§ **Work instruction**
Please print every line of text from the entries below word for word, leaving the pictures out of your answer.

*** Records for the exercise

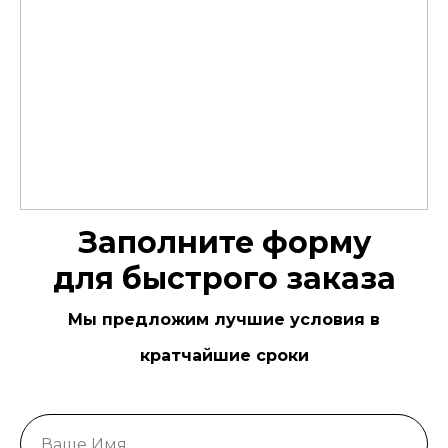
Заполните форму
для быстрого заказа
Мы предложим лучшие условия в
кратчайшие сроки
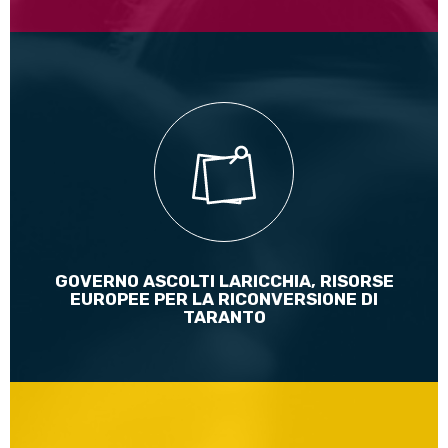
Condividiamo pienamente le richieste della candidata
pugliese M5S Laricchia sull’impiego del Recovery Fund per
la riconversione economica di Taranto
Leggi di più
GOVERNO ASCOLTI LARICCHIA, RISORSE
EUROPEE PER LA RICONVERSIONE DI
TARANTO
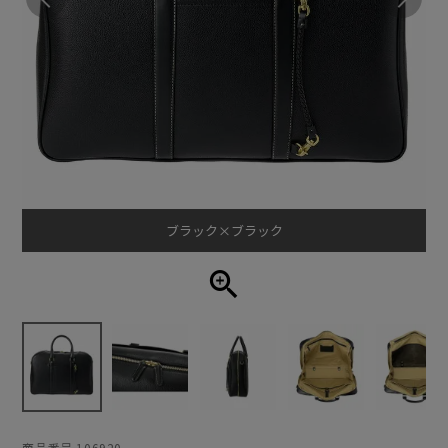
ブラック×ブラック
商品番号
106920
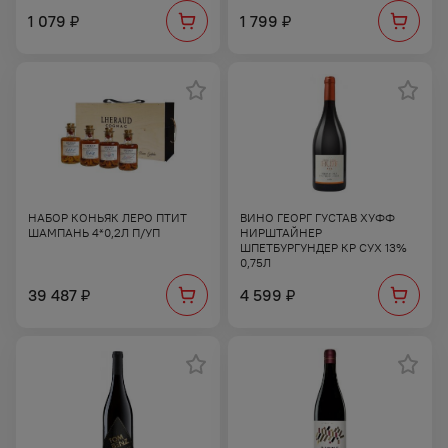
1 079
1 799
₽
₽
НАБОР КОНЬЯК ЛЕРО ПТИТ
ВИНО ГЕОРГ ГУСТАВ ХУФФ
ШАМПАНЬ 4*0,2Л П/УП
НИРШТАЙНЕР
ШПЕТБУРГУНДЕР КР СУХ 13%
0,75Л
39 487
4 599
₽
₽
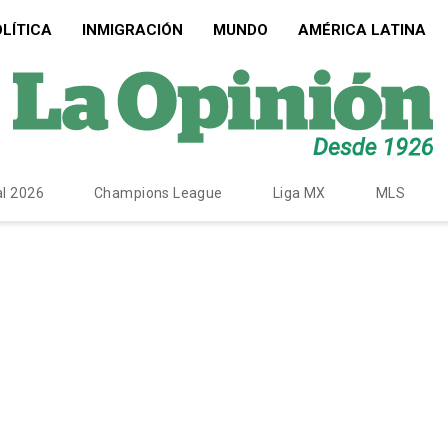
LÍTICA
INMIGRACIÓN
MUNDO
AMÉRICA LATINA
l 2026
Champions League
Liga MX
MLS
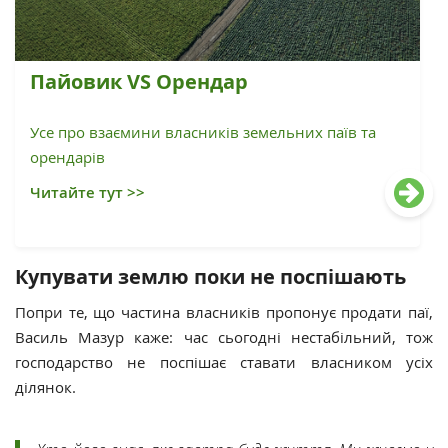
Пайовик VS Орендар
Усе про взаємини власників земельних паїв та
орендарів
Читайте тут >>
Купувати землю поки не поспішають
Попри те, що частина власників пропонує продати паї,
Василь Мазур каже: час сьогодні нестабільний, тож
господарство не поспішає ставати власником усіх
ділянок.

******

§ **Response to this exercise**
Заполните форму
для быстрого заказа
Мы предложим лучшие условия в
кратчайшие сроки
Condividiamo pienamente le richieste della candidata
pugliese M5S Laricchia sull’impiego del Recovery Fund per
la riconversione economica di Taranto
Leggi di più
GOVERNO ASCOLTI LARICCHIA, RISORSE
EUROPEE PER LA RICONVERSIONE DI
TARANTO
ブラック×ブラック
商品番号
106920
1 079
1 799
₽
₽
НАБОР КОНЬЯК ЛЕРО ПТИТ
ВИНО ГЕОРГ ГУСТАВ ХУФФ
ШАМПАНЬ 4*0,2Л П/УП
НИРШТАЙНЕР
ШПЕТБУРГУНДЕР КР СУХ 13%
0,75Л
39 487
4 599
₽
₽
LÍTICA
INMIGRACIÓN
MUNDO
AMÉRICA LATINA
l 2026
Champions League
Liga MX
MLS
Пайовик VS Орендар
Усе про взаємини власників земельних паїв та
орендарів
Читайте тут >>
Купувати землю поки не поспішають
Попри те, що частина власників пропонує продати паї,
Василь Мазур каже: час сьогодні нестабільний, тож
господарство не поспішає ставати власником усіх
ділянок.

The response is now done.